INNOVATION La start-up propose aux PME une application de géolocalisation en temps réel via le téléphone mobile pour une optimisation de la gestion du personnel itinérant
« Savez-vous où sont vos employés mobiles en ce moment ? Nous, si ! » Le message commercial et savamment aguicheur. Et clair.
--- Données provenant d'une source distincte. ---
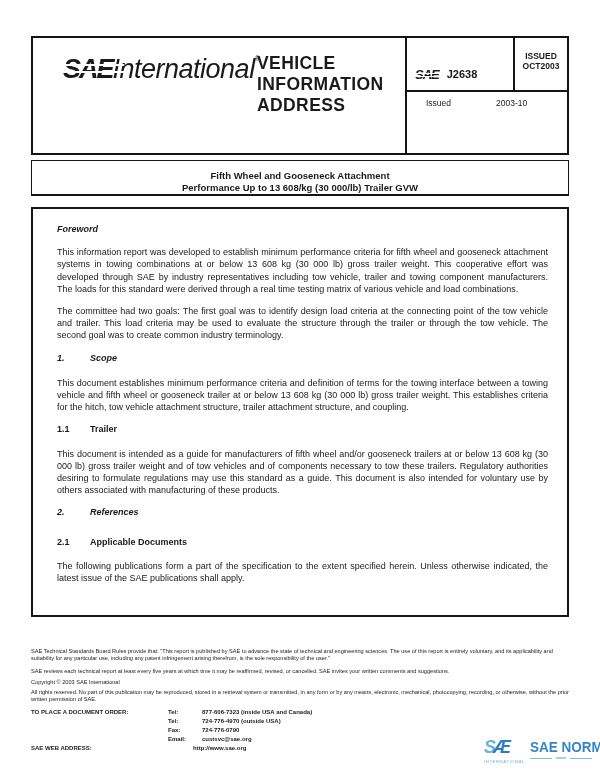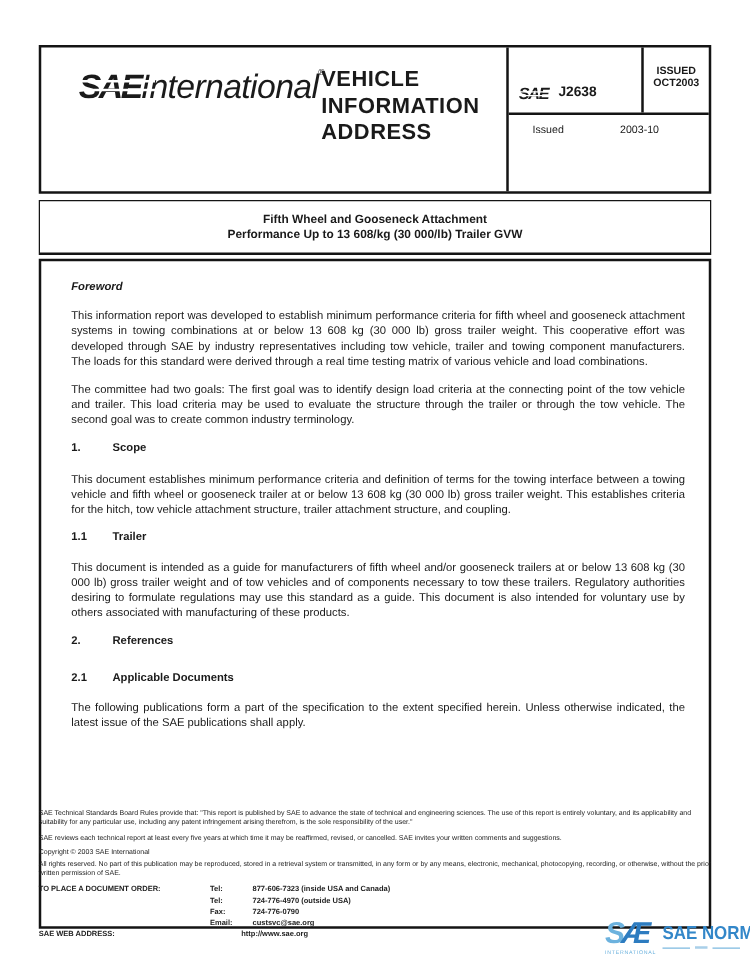"Fifth Wheel and Gooseneck Attachment" .title-box { height: 44px -> 36px }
Au départ, l'idée était de diffuser cette technologie au grand public. Pour savoir en temps réel où se trouvent sa famille, ses amis. Mais, très vite, le marché des TPE et PME s'est imposé. « Notre technologie PromapMe permet de localiser en temps réel un employé, de suivre ses déplacements, d'optimiser des itinéraires, de réagir efficacement en envoyant l'employé le plus proche en cas d'urgence, de renseigner un client qui ne voit pas un livreur arriver… », souligne Philippe Ravix.
Premier client à avoir choisi cette solution, une société niçoise de coursiers, en octobre dernier. Suivront une dizaine d’autres. Des entreprises de transport, des sociétés employant des commerciaux, même un collectif d’infirmières libérales.
Ce qui les a séduits ? La simplicité d'utilisation et de mise en route. L'application est lancée sur le téléphone professionnel de l'employé via un simple SMS. Et l'employeur, avec ses codes identifiants accède rapidement à son espace sur Internet. Il y découvre sur une carte la position de ses employés, s'ils sont en mouvement ou à l'arrêt. Il peut aménager les plages horaires durant lesquelles le système sera activé en fonction de l'emploi du temps de son personnel.
Le coût aussi est attractif : entre 13 et 18 € par employé/téléphone par mois. Se pose cependant la question éthique d’un pistage si performant.
Une réserve à laquelle Philippe Ravix est évidemment habitué : « Dès le début, nous nous sommes interrogés. Mais l'utilisation de notre application est encadrée. L'employeur doit obtenir une autorisation de la CNIL [commission nationale de l'informatique et des libertés] en justifiant ses besoins. S’il s'agit juste de surveillance, il ne l'obtiendra pas. Par ailleurs, l'employeur se doit d'informer dans le détail ses salariés, d'expliquer comment arrêter le système, à quels horaires et va fonctionner. Il faut la transparence la plus complète. Et, bien sûr, le système ne peut s'appliquer que sur un appareil à usage professionnel ».
Aujourd'hui, PromapMe ne peut être installé que sur BlackBerry et les appareils utilisant le système Androïde. Mais l'équipe planche pour une adaptation prochaine sur IPhone et Windowsphone. Autre axe de développement, la génération de rapports avec les données collectées. Également, un travail sur l'intérêt sécuritaire de la technologie. Notamment en cas de déplacement de personnel dans des zones à risques à l'étranger, « Nos tests se sont révélés positifs sur 84 réseaux opérateurs de 29 pays, cet aspect peut être développé facilement ».
De nombreux projets à l'aube de la sortie prochaine de la période d'incubation.
Et des atouts certains pour une nécessaire levée de fonds dans les mois à venir.